The finest particles enter the blood stream. They stimulate nerve fibers, sending signals that change the heart’s autonomic balance. Throughout the cardiovascular system, they stimulate production of inflammatory agents that create blood vessel plaque buildup and sclerosis. And they reduce oxidization within human cells.
As with so much in science, it has taken decades to achieve consensus on these matters. In 1993, Harvard School of Public Health researchers published a study comparing air quality to public health in six cities. It found that people living in areas with the most airborne fine particles died, on average, two years earlier than the rest of the U.S. These results were so astounding that the researchers themselves were skeptical.
The American Cancer Society had a database containing 16-year health histories for 1.2 million people. A 1995 analysis of these records confirmed the six-city results and produced a surprise — fine particles were associated with heart attacks even more than lung cancer. Thousands of additional studies have confirmed and quantified these results.

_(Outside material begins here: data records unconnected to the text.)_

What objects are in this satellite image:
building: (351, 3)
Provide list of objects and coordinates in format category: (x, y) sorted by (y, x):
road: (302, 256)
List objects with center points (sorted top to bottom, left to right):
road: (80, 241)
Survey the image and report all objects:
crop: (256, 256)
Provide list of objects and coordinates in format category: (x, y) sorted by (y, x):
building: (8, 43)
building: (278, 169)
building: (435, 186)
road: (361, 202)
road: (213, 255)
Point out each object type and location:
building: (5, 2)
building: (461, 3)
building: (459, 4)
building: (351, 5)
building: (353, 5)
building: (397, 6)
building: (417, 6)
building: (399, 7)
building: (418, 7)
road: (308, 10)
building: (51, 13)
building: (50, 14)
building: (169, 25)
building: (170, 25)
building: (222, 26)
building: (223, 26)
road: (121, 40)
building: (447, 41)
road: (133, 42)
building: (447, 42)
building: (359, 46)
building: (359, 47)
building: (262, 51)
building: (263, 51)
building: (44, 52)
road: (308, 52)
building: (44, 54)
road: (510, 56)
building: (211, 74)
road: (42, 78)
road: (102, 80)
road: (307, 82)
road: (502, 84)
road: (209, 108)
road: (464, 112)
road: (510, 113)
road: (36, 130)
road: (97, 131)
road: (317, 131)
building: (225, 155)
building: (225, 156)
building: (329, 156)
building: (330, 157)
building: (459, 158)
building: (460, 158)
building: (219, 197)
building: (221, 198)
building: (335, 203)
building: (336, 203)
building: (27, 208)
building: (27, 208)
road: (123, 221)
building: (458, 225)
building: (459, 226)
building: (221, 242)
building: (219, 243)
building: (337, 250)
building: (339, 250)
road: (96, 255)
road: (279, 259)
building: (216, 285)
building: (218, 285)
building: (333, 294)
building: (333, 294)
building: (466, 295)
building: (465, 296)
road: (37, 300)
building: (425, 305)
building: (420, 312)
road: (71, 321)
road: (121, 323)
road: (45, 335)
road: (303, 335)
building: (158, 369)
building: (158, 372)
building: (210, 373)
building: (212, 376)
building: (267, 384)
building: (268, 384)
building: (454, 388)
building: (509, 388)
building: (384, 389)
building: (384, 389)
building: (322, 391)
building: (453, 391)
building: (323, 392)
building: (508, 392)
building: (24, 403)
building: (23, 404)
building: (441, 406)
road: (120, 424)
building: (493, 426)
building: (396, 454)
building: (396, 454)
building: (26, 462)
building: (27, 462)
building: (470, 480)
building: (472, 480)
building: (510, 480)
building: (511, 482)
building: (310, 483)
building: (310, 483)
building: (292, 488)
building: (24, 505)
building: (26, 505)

Harvard School of Public Health faculty continue to be central to this research. Professor Jack Spengler, for example, was a coauthor of the 1993 six-cities study. Along with Professor John McCarthy, Spengler formed Environmental Health and Research, the firm conducing the Somerville study. Taeko Minigishi is an EH&E researcher. In the study’s next phase, a van filled with millions of dollars worth of equipment will drive Somerville streets, precisely quantifying mobile gases and fine particle composition in our air.
After years of argument about the impacts of traffic on breathers in eastern Somerville, we will know exactly what is in our air. We will also establish a baseline for measuring the impacts of traffic generated by future development.
When I was a kid in California, we joked that Los Angeles was the only U.S. city where you could wake up every morning of the year and hear the birds…coughing. Since that time, California has led the nation in efforts to reduce air pollution. Just last week, the EPA rebuffed Governor Arnold Swartzenegger’s attempt to reduce greenhouse gas emissions in auto exhaust. Because of the research demonstrating the health impacts of ultrafine particles, California no longer allows construction of schools within 500 feet of a busy roadway.
The place to begin any such policy is, or course, with hard evidence rather than argument and speculation. The study that EH&E is conducting in Somerville will provide us with some hard data. When the results are available, the Somerville News will report them.